Mon appartement est en train d'être vidé par des déménageurs en ce moment-même. Je ne sais pas comment vont le prendre mes parents, mes cousins et mes amis. A vrai dire, si je suis honnête avec moi-même, je ne porte pas d'intérêt à leur avis. Ni à leurs sentiments. Ou plutôt leurs ressentiments.
Bien sûr mes amis risquent de me manquer. Mais combien me feront un message quand ils auront reçu le courrier leur précisant, outre mon choix de quitter le Royaume-Uni, que je suis homosexuel ? Ma famille en a fait un non-événément. Hélas pas dans le sens que l'on pourrait espérer, celui d'un faux détachement qui voile l'acceptation, la fierté, l'indifférence positive.
Non, ma famille a considéré que cette annonce n'avait pas existé, qu'elle était un passage de leur vie à oublier.

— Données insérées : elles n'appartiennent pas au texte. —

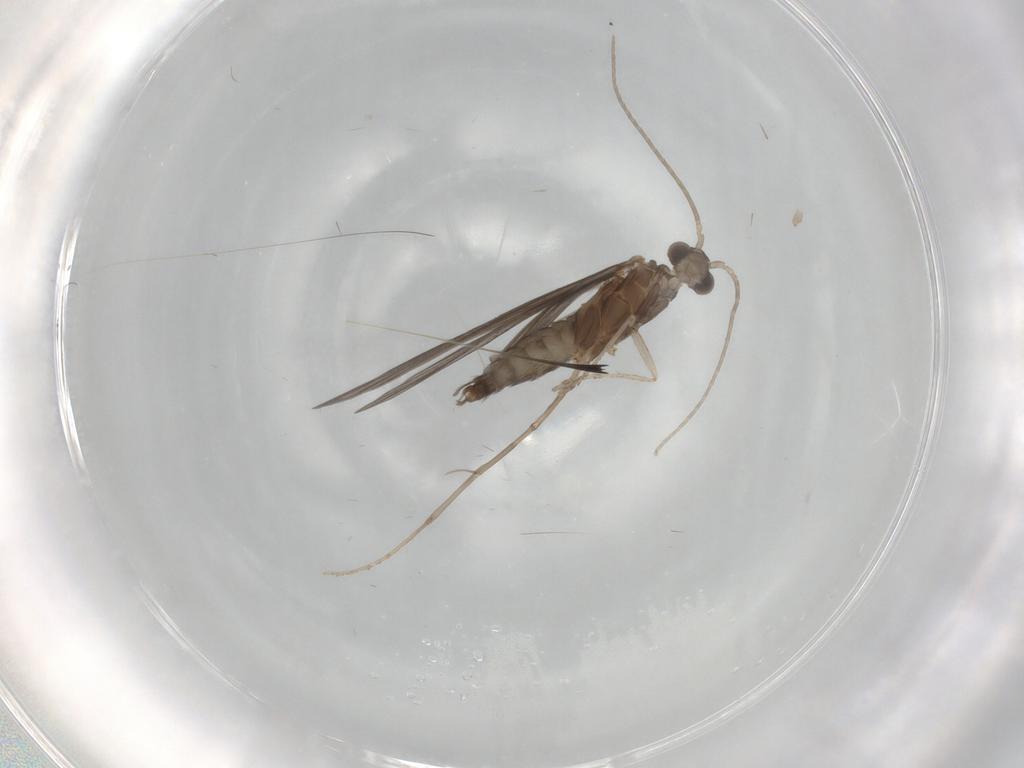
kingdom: Animalia
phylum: Arthropoda
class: Insecta
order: Trichoptera
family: Xiphocentronidae
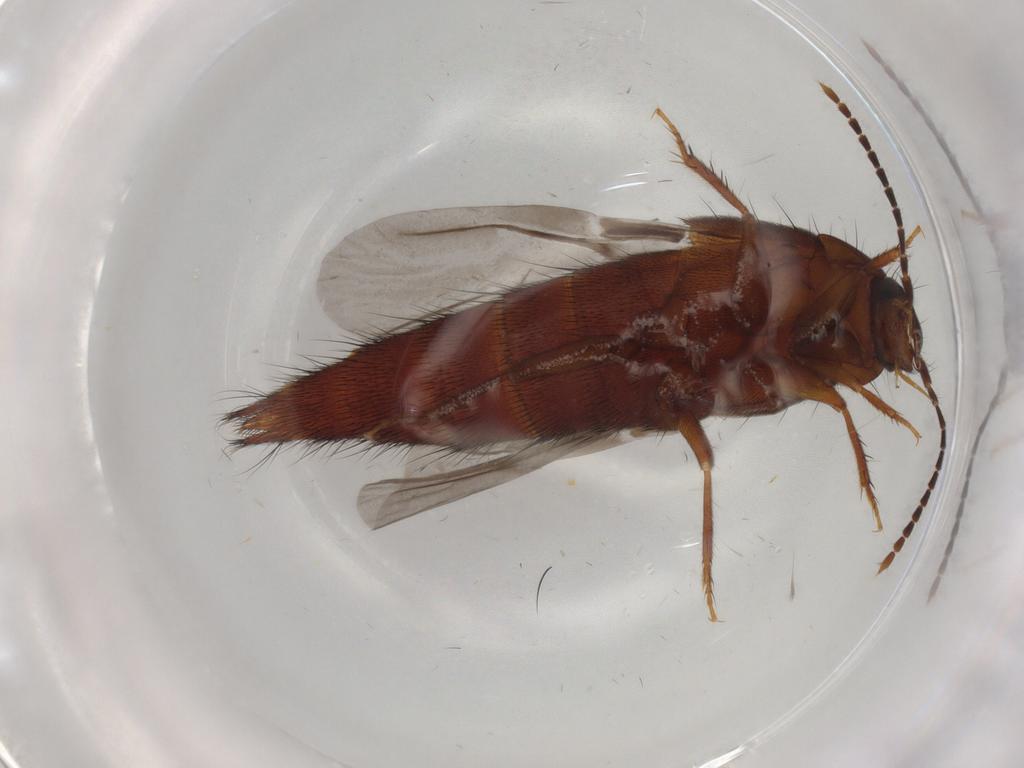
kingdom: Animalia
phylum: Arthropoda
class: Insecta
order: Coleoptera
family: Staphylinidae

Comme s'il s'agissait là de leur vie. Ils n'ont décidément rien compris. Comment leur en vouloir, après ça, de n'avoir jamais lu un seul des textes que j'ai pu écrire par le passé.
La décision a été plus facile que je ne le croyais. Je leur ai dit au revoir dans une effusion de joie et de fierté malsaine. La fierté d'avoir un proche qui participait aux Jeux. Pas ma fierté d'avoir accompli après des années d'efforts tout ce que j'espérais autour de mon sport, de ma vie professionnelle et de mon intimité.

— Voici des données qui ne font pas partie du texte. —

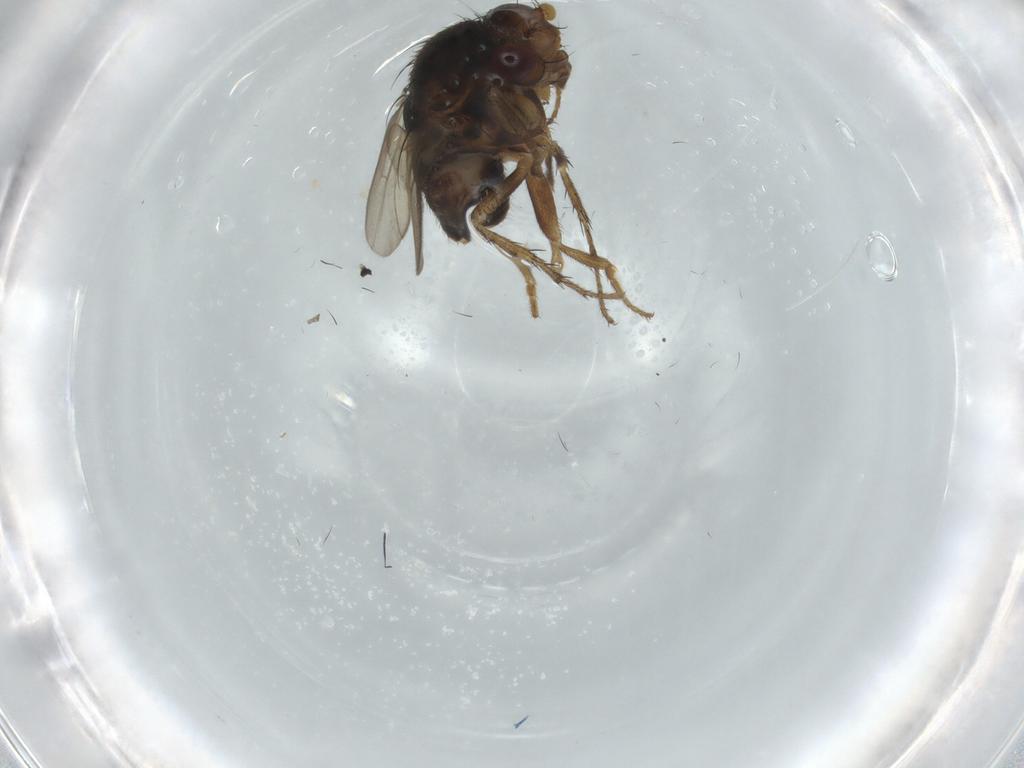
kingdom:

Certes, personne ne m'attendait, chez moi, à Londres. Je vis seul, sans compagnon. Ce n'est pas grave, je n'ai que vingt-cinq ans. J'ai le temps. Je ne suis pas pressé et, surtout, je refuse que quiconque puisse être un pansement. Je crois que c'est ainsi que l'on appelle les relations sans sentiments mais utilitaristes.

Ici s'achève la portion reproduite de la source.